Due sono le versioni della leggenda di San Massimo, collegate alla doppia venerazione per il Santo in Abruzzo, all’Aquila e a Penne. Accanto alla sopra riportata tradizione aquilana, che vede la festa del Santo al 10 giugno, giorno in cui le sue reliquie furono venerate da Ottone I, si ricorda quella approfondita da Giovanni De Caesaris, basata a sua volta sulle Memorie storiche di Giovanni Nicola Salconio di Penne. Stando a questo racconto, San Massimo, dopo aver subito le torture in prigione, fu affogato nel fiume Aterno con un masso legato al collo. Il suo corpo fu trovato presso l’isolotto della Pescara, cioè il sito dove fu eretta l’abbazia di San Clemente a Casauria, e fu traslato nella cappella di San Comizio, nei pressi del fiume, nel territorio di Castiglione a Casauria. Successivamente, forse per evitare che le reliquie fossero profanate, furono ricomposte nella Cattedrale di Penne, già dedicata alla Madonna Regina degli Angeli, e poi a San Massimo; già nel Codice Catena di Penne del XV secolo si menziona la festa in suo onore.
Tornando all’Aquila, San Massimo ne è patrono: i compatroni sono San Pietro Celestino, San Bernardino da Siena e Sant’Equizio abate. I quattro Santi sono raffigurati nel Gonfalone della città, commissionato nella versione attuale a Giovanni Paolo Cardone, allievo di Pompeo Cesura.
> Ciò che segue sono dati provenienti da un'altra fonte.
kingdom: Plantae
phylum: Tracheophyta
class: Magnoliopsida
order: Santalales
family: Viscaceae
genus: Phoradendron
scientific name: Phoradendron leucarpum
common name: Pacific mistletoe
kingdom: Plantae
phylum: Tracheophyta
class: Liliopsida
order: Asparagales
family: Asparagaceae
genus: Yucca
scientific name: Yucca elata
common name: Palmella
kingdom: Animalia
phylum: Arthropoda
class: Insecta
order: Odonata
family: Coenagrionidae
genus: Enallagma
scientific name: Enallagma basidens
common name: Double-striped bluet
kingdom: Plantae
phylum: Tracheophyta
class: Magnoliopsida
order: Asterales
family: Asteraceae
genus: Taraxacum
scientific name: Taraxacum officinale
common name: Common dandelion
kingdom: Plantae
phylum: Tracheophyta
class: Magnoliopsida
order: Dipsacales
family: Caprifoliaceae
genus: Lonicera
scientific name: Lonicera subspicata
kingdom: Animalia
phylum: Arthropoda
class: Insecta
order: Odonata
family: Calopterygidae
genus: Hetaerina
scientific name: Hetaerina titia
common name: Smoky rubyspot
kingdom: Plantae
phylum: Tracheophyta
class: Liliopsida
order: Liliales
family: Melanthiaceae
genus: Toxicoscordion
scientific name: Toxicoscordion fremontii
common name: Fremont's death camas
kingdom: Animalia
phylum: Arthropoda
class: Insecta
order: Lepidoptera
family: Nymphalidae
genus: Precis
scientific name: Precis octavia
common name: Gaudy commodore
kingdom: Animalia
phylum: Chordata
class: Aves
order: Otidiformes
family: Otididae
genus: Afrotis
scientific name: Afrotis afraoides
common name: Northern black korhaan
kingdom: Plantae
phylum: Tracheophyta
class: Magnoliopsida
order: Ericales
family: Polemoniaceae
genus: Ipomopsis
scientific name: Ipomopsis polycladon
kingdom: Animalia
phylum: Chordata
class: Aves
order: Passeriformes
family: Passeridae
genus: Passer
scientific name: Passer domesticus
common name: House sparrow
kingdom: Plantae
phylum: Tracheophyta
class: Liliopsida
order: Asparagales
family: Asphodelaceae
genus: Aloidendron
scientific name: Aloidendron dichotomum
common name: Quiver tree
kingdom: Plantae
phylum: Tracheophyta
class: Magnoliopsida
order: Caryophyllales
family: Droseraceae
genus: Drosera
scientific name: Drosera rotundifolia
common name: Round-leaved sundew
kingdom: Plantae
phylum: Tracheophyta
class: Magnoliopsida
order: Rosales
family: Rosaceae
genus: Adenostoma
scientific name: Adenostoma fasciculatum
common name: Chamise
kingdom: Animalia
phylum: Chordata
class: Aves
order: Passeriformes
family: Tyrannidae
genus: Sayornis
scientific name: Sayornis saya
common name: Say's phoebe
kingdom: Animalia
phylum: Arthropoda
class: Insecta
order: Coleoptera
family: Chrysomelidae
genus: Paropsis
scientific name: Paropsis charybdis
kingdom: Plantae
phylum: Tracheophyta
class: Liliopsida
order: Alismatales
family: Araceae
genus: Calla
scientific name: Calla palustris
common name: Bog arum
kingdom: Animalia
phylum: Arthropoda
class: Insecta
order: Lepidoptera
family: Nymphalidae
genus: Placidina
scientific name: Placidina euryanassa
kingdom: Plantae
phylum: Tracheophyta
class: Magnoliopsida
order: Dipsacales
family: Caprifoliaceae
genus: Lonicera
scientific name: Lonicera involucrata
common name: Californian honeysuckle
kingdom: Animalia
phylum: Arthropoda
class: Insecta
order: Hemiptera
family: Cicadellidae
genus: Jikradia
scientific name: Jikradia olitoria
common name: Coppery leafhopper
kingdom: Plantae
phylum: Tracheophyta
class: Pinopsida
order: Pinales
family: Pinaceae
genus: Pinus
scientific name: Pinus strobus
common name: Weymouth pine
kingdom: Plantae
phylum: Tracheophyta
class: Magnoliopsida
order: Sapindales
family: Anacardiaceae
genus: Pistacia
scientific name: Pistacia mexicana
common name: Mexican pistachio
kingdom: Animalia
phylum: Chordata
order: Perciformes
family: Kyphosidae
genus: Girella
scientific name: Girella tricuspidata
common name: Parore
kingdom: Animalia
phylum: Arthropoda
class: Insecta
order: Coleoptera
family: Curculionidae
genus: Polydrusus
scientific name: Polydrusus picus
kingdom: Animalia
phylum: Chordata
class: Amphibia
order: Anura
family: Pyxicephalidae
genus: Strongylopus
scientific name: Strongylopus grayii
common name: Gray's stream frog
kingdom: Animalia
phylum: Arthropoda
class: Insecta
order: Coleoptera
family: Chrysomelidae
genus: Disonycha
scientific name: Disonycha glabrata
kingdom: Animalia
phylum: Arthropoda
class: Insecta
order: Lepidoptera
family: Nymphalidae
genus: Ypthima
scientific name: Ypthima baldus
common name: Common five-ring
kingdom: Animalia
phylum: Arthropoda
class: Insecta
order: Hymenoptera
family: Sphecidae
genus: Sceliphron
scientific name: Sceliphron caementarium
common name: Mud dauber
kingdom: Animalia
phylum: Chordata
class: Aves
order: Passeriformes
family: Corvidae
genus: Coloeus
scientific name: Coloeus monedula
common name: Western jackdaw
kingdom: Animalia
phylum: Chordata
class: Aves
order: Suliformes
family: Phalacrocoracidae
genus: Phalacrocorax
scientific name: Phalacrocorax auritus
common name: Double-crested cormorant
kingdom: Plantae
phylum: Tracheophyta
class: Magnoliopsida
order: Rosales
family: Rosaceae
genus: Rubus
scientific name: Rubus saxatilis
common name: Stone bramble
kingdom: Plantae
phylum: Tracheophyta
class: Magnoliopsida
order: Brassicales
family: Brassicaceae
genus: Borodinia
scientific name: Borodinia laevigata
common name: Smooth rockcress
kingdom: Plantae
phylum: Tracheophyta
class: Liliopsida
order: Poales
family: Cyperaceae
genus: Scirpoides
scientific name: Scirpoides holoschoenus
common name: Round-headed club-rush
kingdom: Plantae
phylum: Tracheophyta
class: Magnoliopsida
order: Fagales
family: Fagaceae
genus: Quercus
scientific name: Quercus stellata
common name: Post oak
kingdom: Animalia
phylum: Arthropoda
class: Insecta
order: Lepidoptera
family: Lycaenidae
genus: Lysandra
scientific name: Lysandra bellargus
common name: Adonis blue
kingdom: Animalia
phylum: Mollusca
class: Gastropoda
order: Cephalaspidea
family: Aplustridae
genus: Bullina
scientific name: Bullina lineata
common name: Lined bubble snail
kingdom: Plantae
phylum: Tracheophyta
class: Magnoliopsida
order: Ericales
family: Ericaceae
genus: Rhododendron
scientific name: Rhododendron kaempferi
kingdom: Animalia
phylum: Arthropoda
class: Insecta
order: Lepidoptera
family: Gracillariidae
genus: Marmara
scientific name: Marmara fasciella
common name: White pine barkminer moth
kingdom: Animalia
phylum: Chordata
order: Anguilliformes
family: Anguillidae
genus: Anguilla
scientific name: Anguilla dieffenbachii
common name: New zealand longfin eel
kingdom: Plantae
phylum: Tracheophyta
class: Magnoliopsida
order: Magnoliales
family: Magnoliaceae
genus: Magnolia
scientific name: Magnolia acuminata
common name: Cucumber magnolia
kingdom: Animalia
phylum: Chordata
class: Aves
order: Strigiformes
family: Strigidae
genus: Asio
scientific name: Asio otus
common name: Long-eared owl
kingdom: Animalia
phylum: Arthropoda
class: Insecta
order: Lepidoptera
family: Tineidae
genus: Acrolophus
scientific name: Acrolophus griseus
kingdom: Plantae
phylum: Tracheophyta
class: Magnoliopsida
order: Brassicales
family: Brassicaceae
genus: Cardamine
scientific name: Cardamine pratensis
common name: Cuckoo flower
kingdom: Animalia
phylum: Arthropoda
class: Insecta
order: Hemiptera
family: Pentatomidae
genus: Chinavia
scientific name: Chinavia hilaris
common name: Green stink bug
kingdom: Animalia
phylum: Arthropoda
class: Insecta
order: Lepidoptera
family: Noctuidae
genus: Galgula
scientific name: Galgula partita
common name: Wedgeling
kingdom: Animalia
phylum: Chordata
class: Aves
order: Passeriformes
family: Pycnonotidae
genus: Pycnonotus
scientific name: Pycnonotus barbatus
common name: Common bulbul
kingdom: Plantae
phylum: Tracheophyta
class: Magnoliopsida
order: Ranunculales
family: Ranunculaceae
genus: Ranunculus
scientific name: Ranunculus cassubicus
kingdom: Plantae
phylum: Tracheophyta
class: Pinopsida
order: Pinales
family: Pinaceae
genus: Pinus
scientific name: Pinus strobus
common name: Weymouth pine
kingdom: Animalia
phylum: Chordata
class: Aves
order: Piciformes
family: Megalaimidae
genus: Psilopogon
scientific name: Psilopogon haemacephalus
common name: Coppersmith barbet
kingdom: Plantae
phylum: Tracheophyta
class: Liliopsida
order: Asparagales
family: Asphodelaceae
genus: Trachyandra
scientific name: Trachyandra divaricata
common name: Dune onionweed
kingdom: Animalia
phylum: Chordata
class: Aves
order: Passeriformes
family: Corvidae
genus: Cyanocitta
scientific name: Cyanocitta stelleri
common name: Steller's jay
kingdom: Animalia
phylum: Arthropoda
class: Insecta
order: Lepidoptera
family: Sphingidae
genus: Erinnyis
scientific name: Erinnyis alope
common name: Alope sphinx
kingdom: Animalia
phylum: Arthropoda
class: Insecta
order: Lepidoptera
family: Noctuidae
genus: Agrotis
Il maestoso dipinto – di circa 14 metri quadri – venne realizzato nel 1579 e andò a sostituire una versione precedente, dipinta nella seconda metà del XVI secolo da Aert Mytens per la basilica di San Bernardino, portata poi in dono al Vaticano in occasione del Giubileo del 1575. Il Gonfalone rimase in chiesa fino al 1865, da dove passò alla Pinacoteca civica, e quindi al Museo Nazionale d’Abruzzo. L’opera, su seta rossa, rappresenta i quattro santi protettori che offrono la città dell’Aquila al Cristo risorto, per intercessione della Vergine Maria. Al centro dell’immagine spicca la città, rielaborata sulla Pianta dell’Aquila di Girolamo Pico Fonticulano datata al 1575, e che fornisce una visione realistica di quella che era L’Aquila nel XVI secolo, secondo una prospettiva presa da sud-ovest, probabilmente da Monte Luco di Roio. Si scorgono bene le mura urbiche e si possono riconoscere chiaramente il Forte spagnolo, la basilica di San Bernardino e le altre chiese principali. È simbolicamente sorretta dai quattro santi protettori, mentre al di sopra due putti sorreggono una pisside; in alto, al centro Cristo sorregge la Croce; ai suoi lati sono inginocchiati la Vergine Maria ed un angelo, dietro cui compare una colonna, probabile riferimento alla Chiesa di Roma. Oltre ai trigrammi bernardiniani e a due stemmi cittadini che riquadrano la composizione, nelle drappelle sono raffigurati Sant’Antonio da Padova, San Francesco d’Assisi, San Giovanni da Capestrano e due vescovi locali. in basso a sinistra, sotto la figura di San Massimo, si legge la firma dell’autore «Cardonus Aquil[anus] P[inxit]».
Nell’immagine di copertina, particolare del dipinto di Giulio Cesare Bedeschini, raffigurante San Massimo. L’opera, datata ante 1613, fa parte delle quattro tele raffiguranti i santi patroni dell’Aquila – San Massimo d’Aveia, San Pietro Celestino, San Bernardino da Siena e Sant’Equizio abate – realizzate per la chiesa di Santa Maria Paganica, da dove sono stati poi spostate in seguito al terremoto del 1703.